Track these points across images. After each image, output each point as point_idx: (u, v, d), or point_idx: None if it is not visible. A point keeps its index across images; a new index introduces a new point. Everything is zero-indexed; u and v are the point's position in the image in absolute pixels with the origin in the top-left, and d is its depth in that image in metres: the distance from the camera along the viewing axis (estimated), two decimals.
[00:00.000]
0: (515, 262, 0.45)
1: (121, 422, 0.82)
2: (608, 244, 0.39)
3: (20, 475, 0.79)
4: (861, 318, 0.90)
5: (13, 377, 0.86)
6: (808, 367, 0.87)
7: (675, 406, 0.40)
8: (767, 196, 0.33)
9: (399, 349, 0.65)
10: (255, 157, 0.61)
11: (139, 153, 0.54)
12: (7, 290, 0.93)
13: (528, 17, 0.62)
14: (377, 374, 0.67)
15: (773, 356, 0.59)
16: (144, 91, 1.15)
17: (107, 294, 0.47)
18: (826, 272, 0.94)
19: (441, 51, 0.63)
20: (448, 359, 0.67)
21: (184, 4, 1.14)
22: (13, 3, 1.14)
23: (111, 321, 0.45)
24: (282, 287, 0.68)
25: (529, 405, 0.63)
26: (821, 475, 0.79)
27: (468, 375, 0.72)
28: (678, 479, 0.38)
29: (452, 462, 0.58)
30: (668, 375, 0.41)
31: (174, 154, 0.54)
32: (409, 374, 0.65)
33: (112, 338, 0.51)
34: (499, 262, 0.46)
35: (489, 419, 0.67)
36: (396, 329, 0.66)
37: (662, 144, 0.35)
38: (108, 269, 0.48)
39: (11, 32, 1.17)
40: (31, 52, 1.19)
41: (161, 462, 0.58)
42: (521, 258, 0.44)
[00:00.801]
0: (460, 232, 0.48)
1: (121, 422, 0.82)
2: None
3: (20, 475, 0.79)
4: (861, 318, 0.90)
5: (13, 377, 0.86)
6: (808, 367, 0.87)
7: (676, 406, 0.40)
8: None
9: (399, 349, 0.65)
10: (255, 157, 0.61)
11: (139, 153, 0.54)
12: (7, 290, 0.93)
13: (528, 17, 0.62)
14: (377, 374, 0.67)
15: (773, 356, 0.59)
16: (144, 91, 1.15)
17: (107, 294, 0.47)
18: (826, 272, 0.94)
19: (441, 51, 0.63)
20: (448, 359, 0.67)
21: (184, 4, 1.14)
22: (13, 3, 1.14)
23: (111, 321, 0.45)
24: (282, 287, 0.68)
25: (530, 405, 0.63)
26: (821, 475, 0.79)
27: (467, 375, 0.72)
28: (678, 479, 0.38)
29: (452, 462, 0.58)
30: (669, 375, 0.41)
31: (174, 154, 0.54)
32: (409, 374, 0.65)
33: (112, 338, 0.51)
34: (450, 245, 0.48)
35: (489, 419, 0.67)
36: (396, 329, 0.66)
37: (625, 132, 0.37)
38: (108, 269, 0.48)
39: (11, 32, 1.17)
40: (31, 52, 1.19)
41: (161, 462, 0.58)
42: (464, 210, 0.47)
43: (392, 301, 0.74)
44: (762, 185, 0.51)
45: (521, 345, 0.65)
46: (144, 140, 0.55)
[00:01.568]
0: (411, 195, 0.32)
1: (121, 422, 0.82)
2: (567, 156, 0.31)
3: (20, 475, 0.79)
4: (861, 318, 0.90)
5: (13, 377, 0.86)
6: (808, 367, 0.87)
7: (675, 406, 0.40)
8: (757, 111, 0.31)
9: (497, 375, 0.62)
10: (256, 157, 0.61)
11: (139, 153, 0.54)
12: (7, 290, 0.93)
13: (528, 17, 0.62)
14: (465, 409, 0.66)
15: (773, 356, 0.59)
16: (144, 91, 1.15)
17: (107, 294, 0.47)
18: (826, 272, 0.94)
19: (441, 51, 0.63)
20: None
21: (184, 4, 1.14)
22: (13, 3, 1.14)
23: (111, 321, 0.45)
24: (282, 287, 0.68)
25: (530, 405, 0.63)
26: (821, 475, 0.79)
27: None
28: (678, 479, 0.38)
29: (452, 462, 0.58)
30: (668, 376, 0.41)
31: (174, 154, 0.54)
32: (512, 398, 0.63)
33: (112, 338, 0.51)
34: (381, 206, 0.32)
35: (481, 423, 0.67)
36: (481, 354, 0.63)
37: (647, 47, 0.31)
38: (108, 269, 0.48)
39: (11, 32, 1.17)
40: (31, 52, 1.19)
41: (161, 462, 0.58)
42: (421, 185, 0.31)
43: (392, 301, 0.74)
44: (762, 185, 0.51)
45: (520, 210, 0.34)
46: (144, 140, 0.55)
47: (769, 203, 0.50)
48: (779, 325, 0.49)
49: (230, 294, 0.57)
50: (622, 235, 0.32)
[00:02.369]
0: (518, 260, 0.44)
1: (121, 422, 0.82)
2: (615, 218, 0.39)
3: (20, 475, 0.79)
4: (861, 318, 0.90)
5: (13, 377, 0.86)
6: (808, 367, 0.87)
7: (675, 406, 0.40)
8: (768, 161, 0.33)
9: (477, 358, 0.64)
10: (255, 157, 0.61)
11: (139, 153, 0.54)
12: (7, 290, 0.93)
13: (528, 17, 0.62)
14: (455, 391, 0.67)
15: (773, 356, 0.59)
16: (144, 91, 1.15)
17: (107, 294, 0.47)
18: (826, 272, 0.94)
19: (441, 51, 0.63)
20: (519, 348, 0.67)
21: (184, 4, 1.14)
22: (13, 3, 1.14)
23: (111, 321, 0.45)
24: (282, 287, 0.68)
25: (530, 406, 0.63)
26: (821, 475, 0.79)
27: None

What is being asked. Nothing should be left out: copy the material exactly.

Answer area.
Track these points across images. After each image, output each point as point_idx: (u, v, d), or point_idx: None if it is not visible. A point keeps its index across images; a new index introduces a new point. Everything is zero-indexed; u and v are the point's position in the image in absolute pixels with the origin in the top-left, and d is its depth in that image in metres: the distance from the camera along the viewing axis (estimated), two decimals.
[00:00.000]
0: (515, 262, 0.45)
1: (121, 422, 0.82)
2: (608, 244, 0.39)
3: (20, 475, 0.79)
4: (861, 318, 0.90)
5: (13, 377, 0.86)
6: (808, 367, 0.87)
7: (675, 406, 0.40)
8: (767, 196, 0.33)
9: (399, 349, 0.65)
10: (255, 157, 0.61)
11: (139, 153, 0.54)
12: (7, 290, 0.93)
13: (528, 17, 0.62)
14: (377, 374, 0.67)
15: (773, 356, 0.59)
16: (144, 91, 1.15)
17: (107, 294, 0.47)
18: (826, 272, 0.94)
19: (441, 51, 0.63)
20: (448, 359, 0.67)
21: (184, 4, 1.14)
22: (13, 3, 1.14)
23: (111, 321, 0.45)
24: (282, 287, 0.68)
25: (529, 405, 0.63)
26: (821, 475, 0.79)
27: (468, 375, 0.72)
28: (678, 479, 0.38)
29: (452, 462, 0.58)
30: (668, 375, 0.41)
31: (174, 154, 0.54)
32: (409, 374, 0.65)
33: (112, 338, 0.51)
34: (499, 262, 0.46)
35: (489, 419, 0.67)
36: (396, 329, 0.66)
37: (662, 144, 0.35)
38: (108, 269, 0.48)
39: (11, 32, 1.17)
40: (31, 52, 1.19)
41: (161, 462, 0.58)
42: (521, 258, 0.44)
[00:00.801]
0: (460, 232, 0.48)
1: (121, 422, 0.82)
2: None
3: (20, 475, 0.79)
4: (861, 318, 0.90)
5: (13, 377, 0.86)
6: (808, 367, 0.87)
7: (676, 406, 0.40)
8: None
9: (399, 349, 0.65)
10: (255, 157, 0.61)
11: (139, 153, 0.54)
12: (7, 290, 0.93)
13: (528, 17, 0.62)
14: (377, 374, 0.67)
15: (773, 356, 0.59)
16: (144, 91, 1.15)
17: (107, 294, 0.47)
18: (826, 272, 0.94)
19: (441, 51, 0.63)
20: (448, 359, 0.67)
21: (184, 4, 1.14)
22: (13, 3, 1.14)
23: (111, 321, 0.45)
24: (282, 287, 0.68)
25: (530, 405, 0.63)
26: (821, 475, 0.79)
27: (467, 375, 0.72)
28: (678, 479, 0.38)
29: (452, 462, 0.58)
30: (669, 375, 0.41)
31: (174, 154, 0.54)
32: (409, 374, 0.65)
33: (112, 338, 0.51)
34: (450, 245, 0.48)
35: (489, 419, 0.67)
36: (396, 329, 0.66)
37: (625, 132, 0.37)
38: (108, 269, 0.48)
39: (11, 32, 1.17)
40: (31, 52, 1.19)
41: (161, 462, 0.58)
42: (464, 210, 0.47)
43: (392, 301, 0.74)
44: (762, 185, 0.51)
45: (521, 345, 0.65)
46: (144, 140, 0.55)
[00:01.568]
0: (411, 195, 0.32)
1: (121, 422, 0.82)
2: (567, 156, 0.31)
3: (20, 475, 0.79)
4: (861, 318, 0.90)
5: (13, 377, 0.86)
6: (808, 367, 0.87)
7: (675, 406, 0.40)
8: (757, 111, 0.31)
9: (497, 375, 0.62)
10: (256, 157, 0.61)
11: (139, 153, 0.54)
12: (7, 290, 0.93)
13: (528, 17, 0.62)
14: (465, 409, 0.66)
15: (773, 356, 0.59)
16: (144, 91, 1.15)
17: (107, 294, 0.47)
18: (826, 272, 0.94)
19: (441, 51, 0.63)
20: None
21: (184, 4, 1.14)
22: (13, 3, 1.14)
23: (111, 321, 0.45)
24: (282, 287, 0.68)
25: (530, 405, 0.63)
26: (821, 475, 0.79)
27: None
28: (678, 479, 0.38)
29: (452, 462, 0.58)
30: (668, 376, 0.41)
31: (174, 154, 0.54)
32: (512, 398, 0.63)
33: (112, 338, 0.51)
34: (381, 206, 0.32)
35: (481, 423, 0.67)
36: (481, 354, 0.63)
37: (647, 47, 0.31)
38: (108, 269, 0.48)
39: (11, 32, 1.17)
40: (31, 52, 1.19)
41: (161, 462, 0.58)
42: (421, 185, 0.31)
43: (392, 301, 0.74)
44: (762, 185, 0.51)
45: (520, 210, 0.34)
46: (144, 140, 0.55)
47: (769, 203, 0.50)
48: (779, 325, 0.49)
49: (230, 294, 0.57)
50: (622, 235, 0.32)
[00:02.369]
0: (518, 260, 0.44)
1: (121, 422, 0.82)
2: (615, 218, 0.39)
3: (20, 475, 0.79)
4: (861, 318, 0.90)
5: (13, 377, 0.86)
6: (808, 367, 0.87)
7: (675, 406, 0.40)
8: (768, 161, 0.33)
9: (477, 358, 0.64)
10: (255, 157, 0.61)
11: (139, 153, 0.54)
12: (7, 290, 0.93)
13: (528, 17, 0.62)
14: (455, 391, 0.67)
15: (773, 356, 0.59)
16: (144, 91, 1.15)
17: (107, 294, 0.47)
18: (826, 272, 0.94)
19: (441, 51, 0.63)
20: (519, 348, 0.67)
21: (184, 4, 1.14)
22: (13, 3, 1.14)
23: (111, 321, 0.45)
24: (282, 287, 0.68)
25: (530, 406, 0.63)
26: (821, 475, 0.79)
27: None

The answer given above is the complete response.